Jesus chega um dia cheio de sede à beira de um poço e não tem balde para tirar água. Então pede a uma mulher que seja ela a dar-lhe água. A mulher sentiu aquele pedido como um atrevimento indevido de Jesus, por três razões: de sexo, de raça e de religião. Razão de sexo, porque os homens não deviam dirigir a palavra às mulheres naquelas circunstâncias; razão de raça, porque ela era de um povo desprezado e considerado inferior, a quem os judeus não dirigiam a palavra; razão de religião, porque os samaritanos eram excluídos e se auto-excluíam do templo de Jerusalém, presos aos argumentos religiosos dos seus antepassados.
São dois mundos antagónicos os que se encontram à beira daquele poço: o de Jesus, homem, nacional e incluído; o da samaritana, mulher, estrangeira e excluída. E, curiosamente, quem tem sede é Jesus. Uma sede física, de água fresca. E a mulher tem um balde para chegar ao fundo do poço! Mas a mulher também tem sede, as suas sedes profundas de igualdade, de ser respeitada na sua dignidade, de inclusão. E Jesus tem uma palavra capaz de a todos elevar até ao cimo dos sonhos humanos. Naqueles dois mundos tão antagónicos, partilhar é o maior enriquecimento dos dois. E assim aconteceu.
Mas para que a partilha fosse possível, Jesus teve que se aproximar; teve que quebrar as barreiras, os códigos sociais, morais, culturais, religiosos. Se não tivesse tido a capacidade de pôr a pessoa humana acima de todos esses códigos, teria continuado com a sua sede e a mulher com as dela. Ambos tinham ficado mais pobres, mais sofredores.

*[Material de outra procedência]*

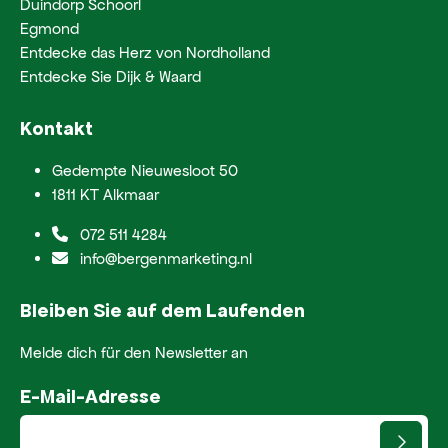
Duindorp Schoorl
Egmond
Entdecke das Herz von Nordholland
Entdecke Sie Dijk & Waard
Kontakt
Gedempte Nieuwesloot 50
1811 KT Alkmaar
072 511 4284
info@bergenmarketing.nl
Bleiben Sie auf dem Laufenden
Melde dich für den Newsletter an
E-Mail-Adresse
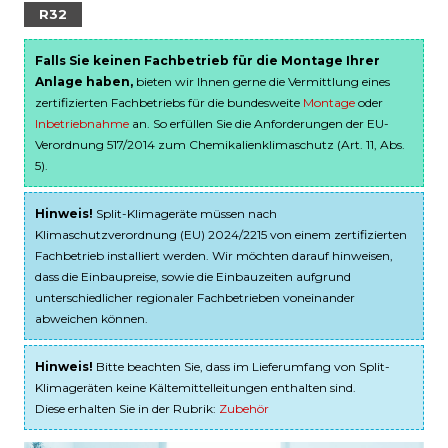
R32
Falls Sie keinen Fachbetrieb für die Montage Ihrer
Anlage haben,
bieten wir Ihnen gerne die Vermittlung eines
zertifizierten Fachbetriebs für die bundesweite
Montage
oder
Inbetriebnahme
an. So erfüllen Sie die Anforderungen der EU-
Verordnung 517/2014 zum Chemikalienklimaschutz (Art. 11, Abs.
5).
Hinweis!
Split-Klimageräte müssen nach
Klimaschutzverordnung (EU) 2024/2215 von einem zertifizierten
Fachbetrieb installiert werden. Wir möchten darauf hinweisen,
dass die Einbaupreise, sowie die Einbauzeiten aufgrund
unterschiedlicher regionaler Fachbetrieben voneinander
abweichen können.
Hinweis!
Bitte beachten Sie, dass im Lieferumfang von Split-
Klimageräten keine Kältemittelleitungen enthalten sind.
Diese erhalten Sie in der Rubrik:
Zubehör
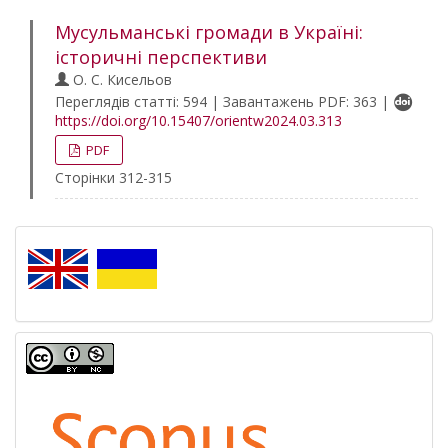
Мусульманські громади в Україні:
історичні перспективи
О. С. Кисельов
Переглядів статті: 594 | Завантажень PDF: 363 |
https://doi.org/10.15407/orientw2024.03.313
PDF
Сторінки 312-315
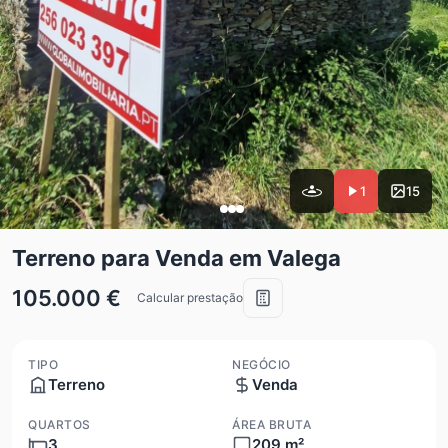
1
15
Terreno para Venda em Valega
105.000 €
Calcular prestação
TIPO
NEGÓCIO
Terreno
Venda
QUARTOS
ÁREA BRUTA
3
209 m²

Aquela conversa sobre sedes e águas que as matam levou os samaritanos a convidarem Jesus para ele passar uns dias com eles; e deixou os discípulos de Jesus reduzidos ao silêncio, estupefactos com a mudança que não compreendem, mas incapazes de travar o novo curso da história daquelas vidas. Se havia esperança em Jesus de criar mais fraternidade entre judeus e samaritanos, e se havia esperança naquela mulher de ver reconhecida a dignidade fundamental dos samaritanos com todos os outros homens e povos, a esperança concretizou-se nesse dia, num encontro simples, à beira de um poço, onde se partilharam necessidades e dons. É lindo e é verdade.